I've been reading Mathematical Analysis I by Zorich and I'm stuck with the construction of a subsequence of a bounded sequence that converges to lim inf (limit inferior) or analogously lim sup (limit superior).
I've searched Google and Math Stackexchange and the proof on Subsequence that converges to $\lim \text{inf}$ is essentially what everyone offers.
Let $(x_{k})$ be the sequence and $i_{n}= \inf_{k \geq n} x_{k}$.
We wish to choose $k_{n}\in \mathbb{N}, k_{n}\geq n$ such that $i_{n}\leq x_{k_{n}}<i_{n}+\frac{1}{n}$ so that $(x_{k_{n}})$ forms a subsequence that converges to $\lim_{n \rightarrow \infty}i_{n}$.
However, I can't seem to justify the existence of $x_{k_{n}}, k_{n}>k_{n-1}$ because contrary to what is said in the link, there aren't infinitely many $x_{m}, m \geq n$ such that $i_{n}\leq x_{m}<i_{n}+\frac{1}{n}$. The definition of the infinum only guarantees one such element, which might be the same element used as a previous $x_{k_{n-1}}$.
A simple example is the sequence 5, 5, 1, 5, 5, 5 ...
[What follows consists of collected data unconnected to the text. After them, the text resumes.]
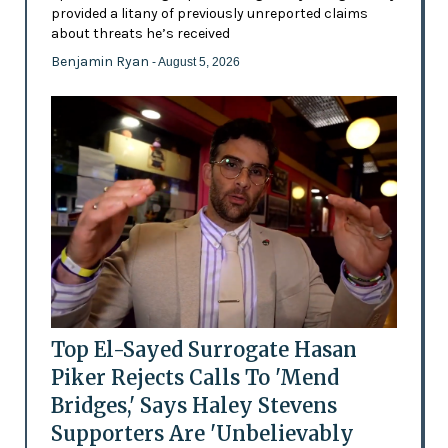
provided a litany of previously unreported claims
about threats he’s received
Benjamin Ryan
- August 5, 2026
Top El-Sayed Surrogate Hasan
Piker Rejects Calls To 'Mend
Bridges,' Says Haley Stevens
Supporters Are 'Unbelievably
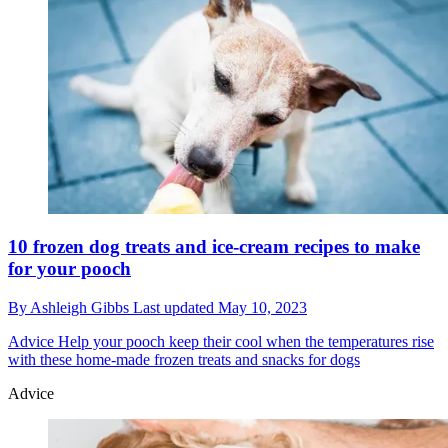
10 frozen dog treats and ice-cream recipes to make
for your pooch
By
Ashleigh Gibbs
Last updated
May 10, 2023
Advice
Help your pooch keep their cool when the temperatures rise
with these home-made frozen treats and snacks for dogs
Advice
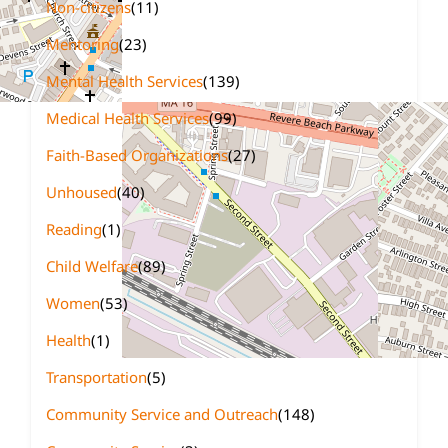
Non-citizens
(11)
Mentoring
(23)
Mental Health Services
(139)
Medical Health Services
(99)
Faith-Based Organizations
(27)
Unhoused
(40)
Reading
(1)
Child Welfare
(89)
Women
(53)
Health
(1)
Transportation
(5)
Community Service and Outreach
(148)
$i_{1} = i_{2} = i_{3} = 1$ and $x_{k_{1}} = x_{k_{2}} = x_{k_{3}} = 1$ is the only possibility, which does not form a legitimate subsequence. Clearly, the subsequence 5, 5, 5, 5, 5, ... converges to lim inf = 5 but my point is that the construction in the proof has a loophole.
Would appreciate it if someone could find a way to solve this problem. Thanks!
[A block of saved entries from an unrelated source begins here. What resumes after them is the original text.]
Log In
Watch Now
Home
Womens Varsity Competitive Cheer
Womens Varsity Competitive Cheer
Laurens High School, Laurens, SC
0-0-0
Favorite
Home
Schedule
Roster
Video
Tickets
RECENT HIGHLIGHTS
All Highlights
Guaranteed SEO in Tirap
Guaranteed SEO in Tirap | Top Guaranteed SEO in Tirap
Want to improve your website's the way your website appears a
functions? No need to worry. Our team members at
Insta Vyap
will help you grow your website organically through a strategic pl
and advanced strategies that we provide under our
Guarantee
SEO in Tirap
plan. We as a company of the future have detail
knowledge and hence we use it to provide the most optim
Edit: thanks RRL! However, isn't the subsequence generated by your method only for a particular ε and if ε is reduced, the subsequence might not fulfil the requirement for convergence to $x^{*}$: being within the ε-neighborhood of $x^{*}$ from a certain N onwards.
What you may be missing is that, by definition, the limit inferior itself is a limit (or supremum) of the bounded and non-decreasing sequence $(i_n)$. There are infinitely many terms of the sequence $(i_n)$ within $\epsilon$ of $\liminf x_k$.
Let
$$x^* = \liminf x_k$$
and
$$i_n = \inf_{k\geq n}x_k.$$
Since $(x_k)$ is bounded, $i_n$ is bounded above. Furthermore, the sequence $(i_n)$ is non-decreasing, since for $m > n$ we have $\{x_k:\, k \geqslant m \} \subset \{x_k:\, k \geqslant n \}.$
Hence,
$$\lim_{n \rightarrow \infty}i_n=\lim_{n \rightarrow \infty}\inf_{k\geq n}x_k= \sup_{n}\inf_{k\geq n}x_k=x^*$$
Assume now that $i_n < x^*$ for all $n$. If not, then the special case where $i_m =x^*$ for some $m$ can be handled in a straightforward way.
Since $i_1 < x^*$, there exists $k_1 \geqslant 1$ such that $i_1 < x_{k_1} < x^*$. As $i_n \to x^*$, there exists $n_2 > k_1$ such that $x_{k_1} < i_{n_2} < x^*$. Again by the properties of an infinum, there exists $k_2 \geqslant n_2 > k_1$ such that $i_{n_2} < x_{k_2} < x^*$.
Proceeding inductively, we generate subsequences with the property
$$i_{n_m} < x_{k_m} < x^*.$$
By the squeeze theorem, it follows that as $ m \to \infty$, the subsequence $(x_{k_m})$ converges to the limit inferior:
$$x_{k_m} \to x^*.$$